What you will do: Format the part of the records that opens with the line containing "pose: elev=303.1 azim=137.4" and runs through the end of the records as a Markdown table with a Row column for the row number and a Line column for each line, skipping blank lines. Leave the pictures out of your answer.

Provided records:
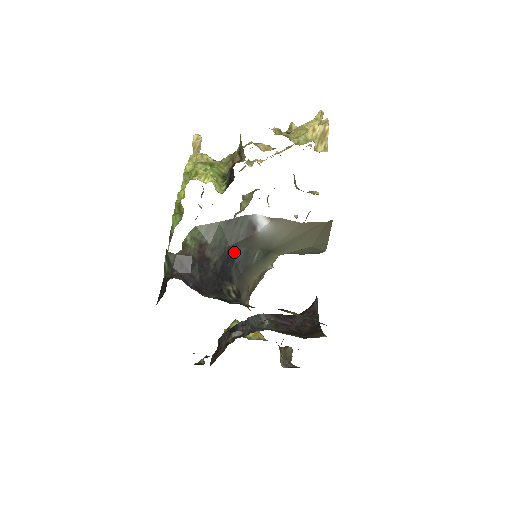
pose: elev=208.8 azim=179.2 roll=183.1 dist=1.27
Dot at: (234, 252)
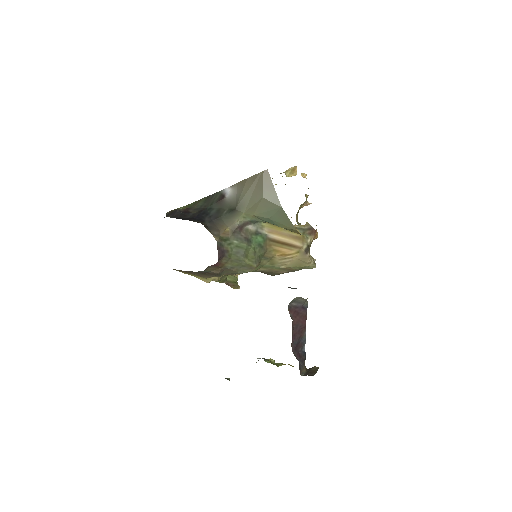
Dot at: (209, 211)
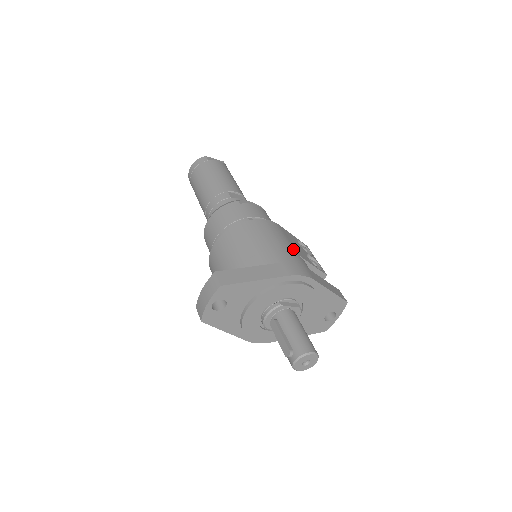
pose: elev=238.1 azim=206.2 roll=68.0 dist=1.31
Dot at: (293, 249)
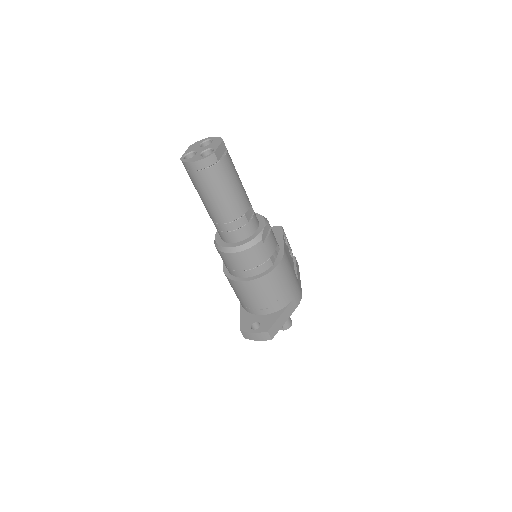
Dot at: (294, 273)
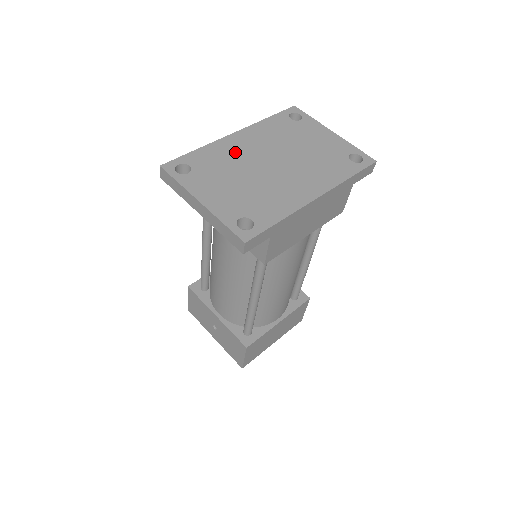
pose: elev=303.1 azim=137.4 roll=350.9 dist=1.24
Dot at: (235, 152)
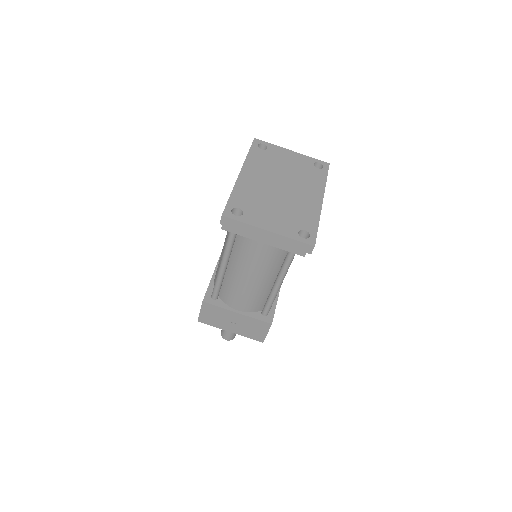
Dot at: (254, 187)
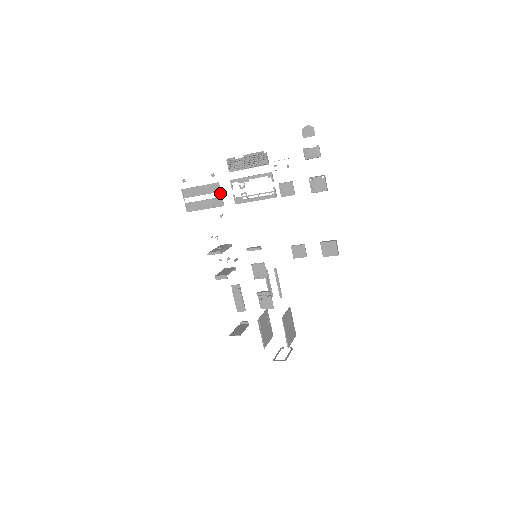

Task solution:
| Row | Line |
|---|---|
| 1 | pose: elev=303.1 azim=137.4 roll=350.9 dist=1.24 |
| 2 | Dot at: (235, 152) |
| 3 | Dot at: (254, 187) |